My newfound penchant for plotting worked PERFECTLY for my manuscript currently on submission (which is what distracted me from finishing THE DAY WE LIVED FOREVER). I even got SO into it that I revisited some of my creative writing lessons from university—specifically where we covered the Monomyth by Joseph Campbell—commonly known as the Hero’s Journey. This is a common template used by writers of adventure stories (novels, films, video games…). I’ll be sure to dedicate a future post to using this method.
Even though I love the palm card method, I currently find it easiest to plot on my phone, because when you are thinking about a story it follows you EVERYWHERE. If I suddenly work out the call to adventure while sorting through potatoes at the supermarket, I want to be able to record it IMMEDIATELY. I also want to be able to use those times when I’m waiting for a bus (never happens because I never catch buses, but you get my point) to review my plot and revise it accordingly.
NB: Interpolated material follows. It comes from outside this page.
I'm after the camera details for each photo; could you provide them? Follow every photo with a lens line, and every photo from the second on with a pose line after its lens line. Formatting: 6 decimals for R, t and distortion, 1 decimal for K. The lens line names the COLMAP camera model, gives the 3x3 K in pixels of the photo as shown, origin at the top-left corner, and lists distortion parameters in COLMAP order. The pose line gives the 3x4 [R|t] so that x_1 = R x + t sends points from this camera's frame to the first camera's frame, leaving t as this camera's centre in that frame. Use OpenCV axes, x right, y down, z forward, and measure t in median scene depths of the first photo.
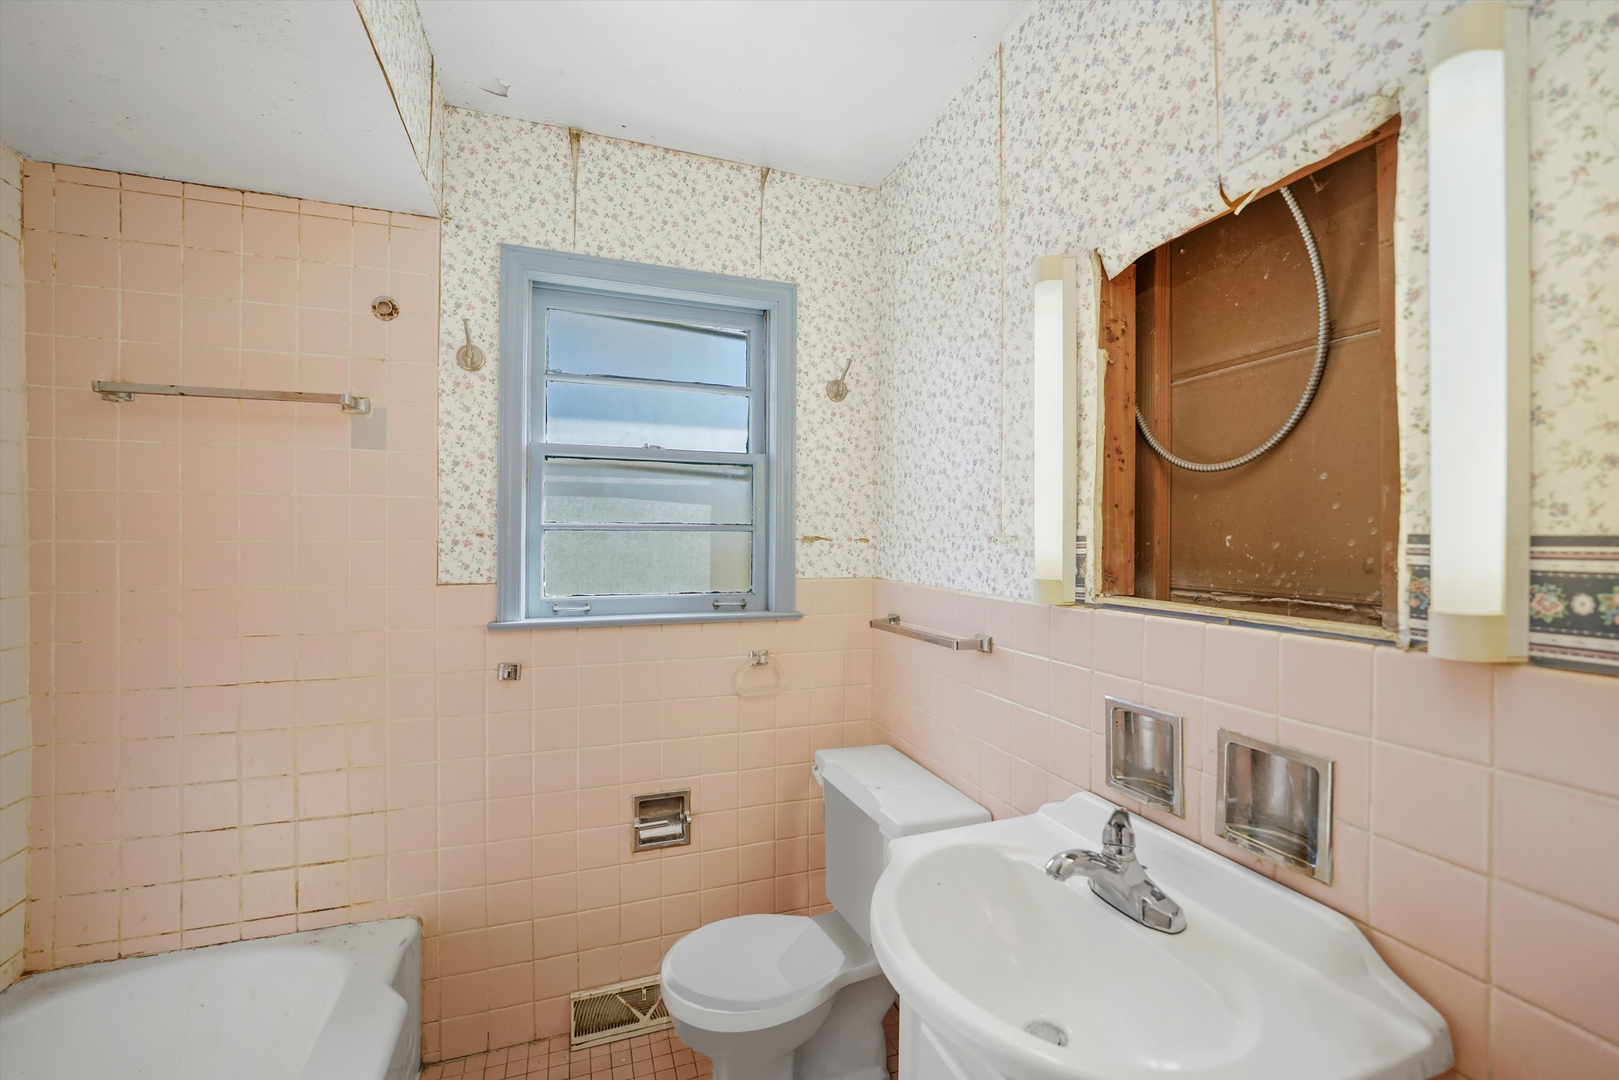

SO, we come to the moral of the story—if you’re a pantser who’s struggling to finish a manuscript, I can HIGHLY recommend you try plotting. We all know the problem with plotting is it can be so BORING, BUT if you look at it as a chance to legitimately stare out of the window or lay down on the couch and call it work, it suddenly sounds much more exciting—at least to a daydreamer like me.